**Directions:**
Where the line with "TS 3 Simility" appears below, start writing out lines exactly, and finish with the line with "III. Proposed Method", which is included; write out nothing else.

**Provided entries:**
*** Begin section ***
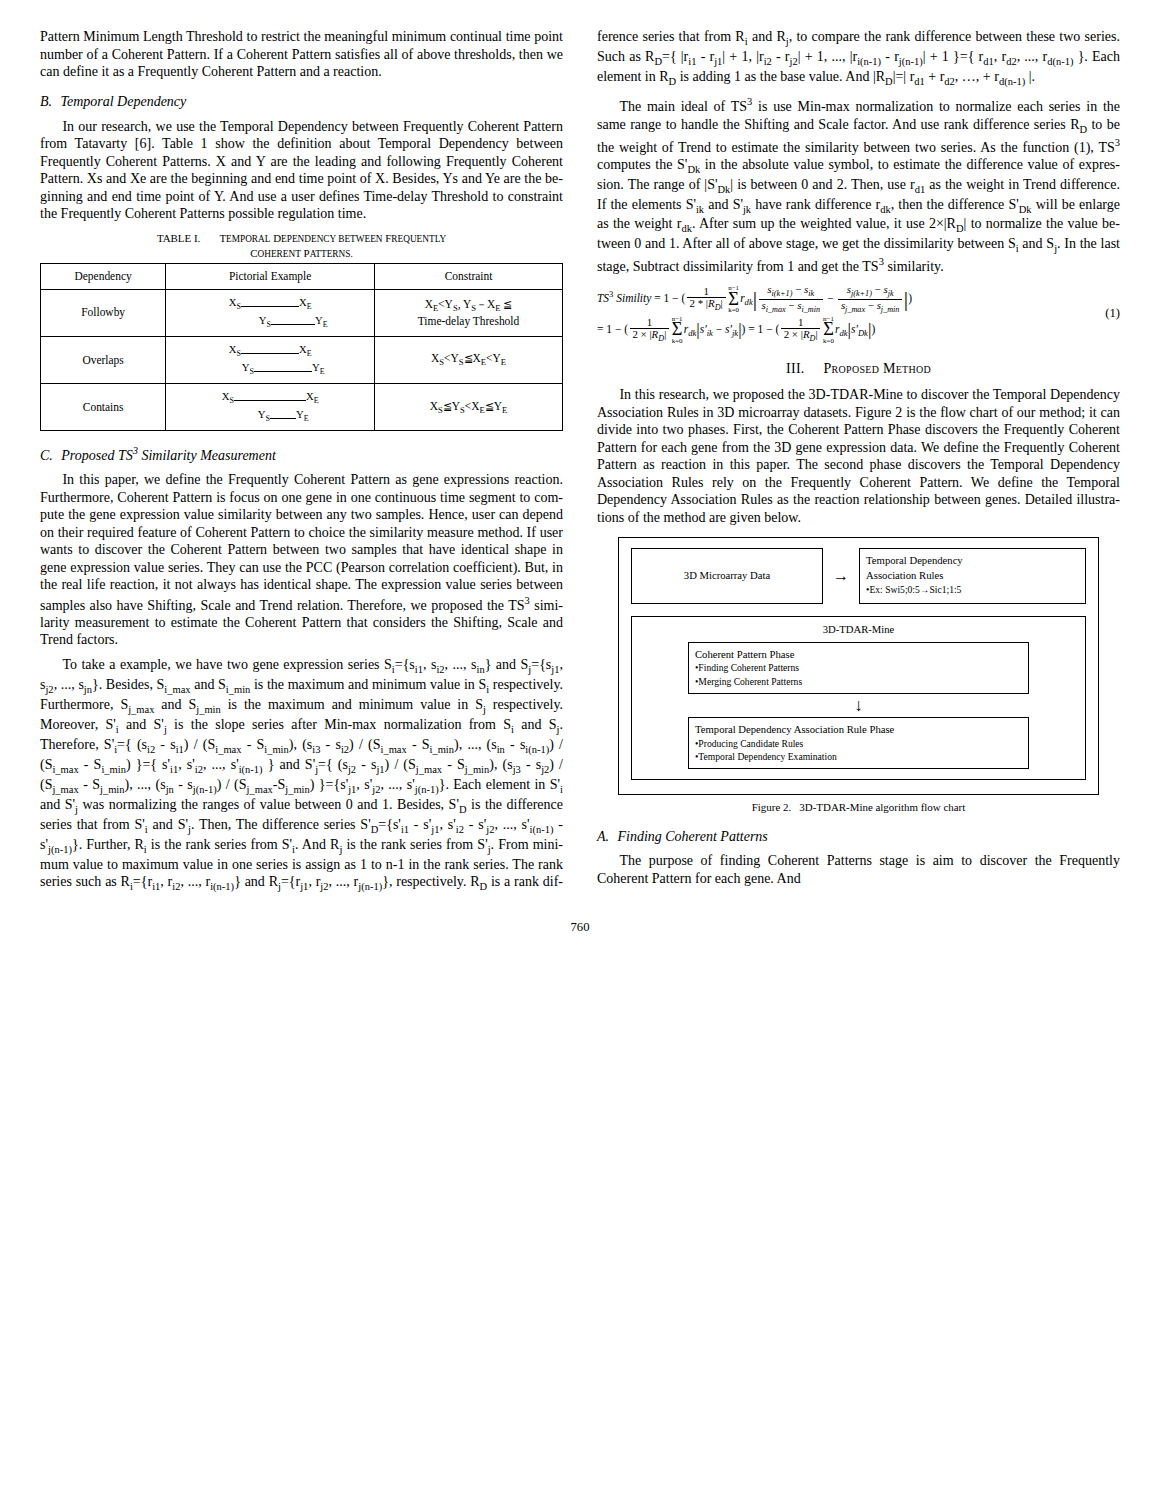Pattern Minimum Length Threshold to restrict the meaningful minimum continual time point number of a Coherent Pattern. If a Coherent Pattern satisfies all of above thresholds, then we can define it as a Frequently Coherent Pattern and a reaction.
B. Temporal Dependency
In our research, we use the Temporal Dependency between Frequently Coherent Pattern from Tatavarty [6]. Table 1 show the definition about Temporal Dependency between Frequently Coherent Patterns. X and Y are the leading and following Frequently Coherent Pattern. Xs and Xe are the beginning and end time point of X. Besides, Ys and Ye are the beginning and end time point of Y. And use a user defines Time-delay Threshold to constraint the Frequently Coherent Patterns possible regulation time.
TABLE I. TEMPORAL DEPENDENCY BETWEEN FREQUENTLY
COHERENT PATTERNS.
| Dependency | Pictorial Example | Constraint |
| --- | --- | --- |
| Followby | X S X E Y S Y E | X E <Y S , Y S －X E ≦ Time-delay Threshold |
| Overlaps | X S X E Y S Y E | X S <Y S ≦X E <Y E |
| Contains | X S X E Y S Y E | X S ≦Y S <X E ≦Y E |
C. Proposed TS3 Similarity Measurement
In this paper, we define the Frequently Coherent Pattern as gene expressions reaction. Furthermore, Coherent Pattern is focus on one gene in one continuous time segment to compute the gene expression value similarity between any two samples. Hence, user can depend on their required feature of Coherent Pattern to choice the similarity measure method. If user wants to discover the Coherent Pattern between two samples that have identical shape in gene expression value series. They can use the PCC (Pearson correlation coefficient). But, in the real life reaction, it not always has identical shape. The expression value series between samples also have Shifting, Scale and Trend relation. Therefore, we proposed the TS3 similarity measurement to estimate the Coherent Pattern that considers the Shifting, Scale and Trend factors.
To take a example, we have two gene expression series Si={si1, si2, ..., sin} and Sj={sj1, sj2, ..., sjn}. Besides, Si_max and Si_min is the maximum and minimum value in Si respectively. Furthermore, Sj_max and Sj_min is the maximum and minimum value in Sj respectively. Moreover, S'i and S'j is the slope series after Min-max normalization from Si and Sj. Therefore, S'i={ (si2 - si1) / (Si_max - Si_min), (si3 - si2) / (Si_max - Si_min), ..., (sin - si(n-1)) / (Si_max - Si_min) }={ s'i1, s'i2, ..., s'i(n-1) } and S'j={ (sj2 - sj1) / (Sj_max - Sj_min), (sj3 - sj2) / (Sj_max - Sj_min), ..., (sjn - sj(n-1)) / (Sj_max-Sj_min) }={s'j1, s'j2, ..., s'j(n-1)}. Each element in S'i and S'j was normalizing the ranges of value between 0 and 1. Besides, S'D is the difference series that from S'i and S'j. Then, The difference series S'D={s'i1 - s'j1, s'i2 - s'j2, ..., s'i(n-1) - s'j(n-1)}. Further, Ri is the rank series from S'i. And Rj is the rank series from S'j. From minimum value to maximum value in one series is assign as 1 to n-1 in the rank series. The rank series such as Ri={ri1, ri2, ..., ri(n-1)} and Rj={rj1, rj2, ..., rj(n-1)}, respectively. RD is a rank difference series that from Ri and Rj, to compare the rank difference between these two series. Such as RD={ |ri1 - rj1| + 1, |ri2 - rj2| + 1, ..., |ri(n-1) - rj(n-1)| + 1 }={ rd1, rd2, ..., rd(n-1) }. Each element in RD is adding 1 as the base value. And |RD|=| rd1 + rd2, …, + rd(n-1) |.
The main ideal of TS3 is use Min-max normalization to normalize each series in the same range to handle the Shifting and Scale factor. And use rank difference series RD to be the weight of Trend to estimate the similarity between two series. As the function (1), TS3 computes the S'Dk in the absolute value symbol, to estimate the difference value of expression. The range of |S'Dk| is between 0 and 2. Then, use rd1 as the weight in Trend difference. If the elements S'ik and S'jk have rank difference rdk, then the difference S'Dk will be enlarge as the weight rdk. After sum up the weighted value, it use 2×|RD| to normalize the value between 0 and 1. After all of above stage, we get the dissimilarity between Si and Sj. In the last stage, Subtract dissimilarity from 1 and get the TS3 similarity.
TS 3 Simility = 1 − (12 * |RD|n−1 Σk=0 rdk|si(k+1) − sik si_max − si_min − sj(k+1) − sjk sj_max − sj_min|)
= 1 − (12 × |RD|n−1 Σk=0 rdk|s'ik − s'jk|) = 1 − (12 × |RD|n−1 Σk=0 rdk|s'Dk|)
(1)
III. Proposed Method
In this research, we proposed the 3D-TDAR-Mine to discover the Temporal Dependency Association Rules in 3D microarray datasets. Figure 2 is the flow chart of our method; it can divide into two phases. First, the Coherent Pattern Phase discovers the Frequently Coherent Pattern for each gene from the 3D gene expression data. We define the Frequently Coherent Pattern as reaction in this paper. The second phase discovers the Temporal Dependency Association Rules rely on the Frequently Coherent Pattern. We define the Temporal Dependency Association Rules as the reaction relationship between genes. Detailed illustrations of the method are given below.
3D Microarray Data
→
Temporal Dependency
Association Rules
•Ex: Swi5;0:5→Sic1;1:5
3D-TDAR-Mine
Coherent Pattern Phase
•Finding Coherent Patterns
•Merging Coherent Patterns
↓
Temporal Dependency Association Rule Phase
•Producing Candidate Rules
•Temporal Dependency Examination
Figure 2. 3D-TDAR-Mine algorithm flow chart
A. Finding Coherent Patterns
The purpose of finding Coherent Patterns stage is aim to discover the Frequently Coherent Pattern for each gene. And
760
*** End section ***
**Answer:**
TS 3 Simility = 1 − (12 * |RD|n−1 Σk=0 rdk|si(k+1) − sik si_max − si_min − sj(k+1) − sjk sj_max − sj_min|)
= 1 − (12 × |RD|n−1 Σk=0 rdk|s'ik − s'jk|) = 1 − (12 × |RD|n−1 Σk=0 rdk|s'Dk|)
(1)
III. Proposed Method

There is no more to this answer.